Depois de períodos espinhosos, uma pandemia ou uma guerra, já assistimos, no passado, a uma retoma material e espiritual por parte dos povos:

Os loucos anos vinte do século XX são um exemplo desse fenómeno social.

Em Portugal, especificamente, vivemos uma loucura discreta.

Afinal, logo em 1928, houve um verdadeiro insano que assumiu a pasta das Finanças e, em 1932, o mesmo demente assumiu o país e queimou o que restava da alegria.

No entanto, os anos vinte ainda permitiram a nossa explosão modernista.

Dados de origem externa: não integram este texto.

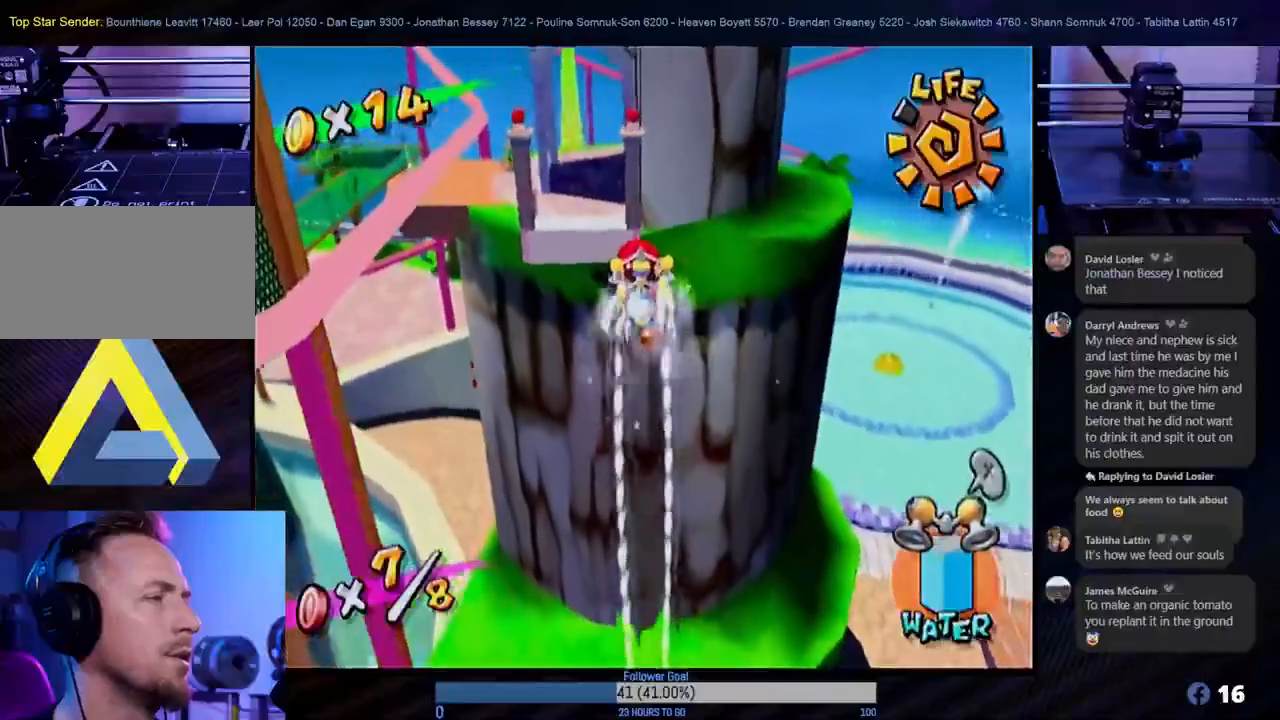
{"buttons": ["R1"], "left_stick": "up", "right_stick": "center", "events": [[250, "left_stick", "up-left"], [450, "left_stick", "up"]]}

A minha admiração pelo Modernismo Português remonta ao ensino secundário e universitário.

Trata-se de uma geração de ruptura e desafio, o que seduz qualquer jovem.

Ainda hoje me fascinam: persigo filmes, exposições, biografias e documentários desta época.

Acho até que me apaixonei, aos dezoito anos, por esta fotografia de Santa Rita-Pintor.

Santa-Rita Pintor foi um dos organizadores da revista Orpheu e era o dinamizador da revista Portugal Futurista. Só existiu o número 1 desta última revista, uma vez que todos os exemplares foram apreendidos à porta da tipografia, devido ao seu teor “subversivo e obsceno”.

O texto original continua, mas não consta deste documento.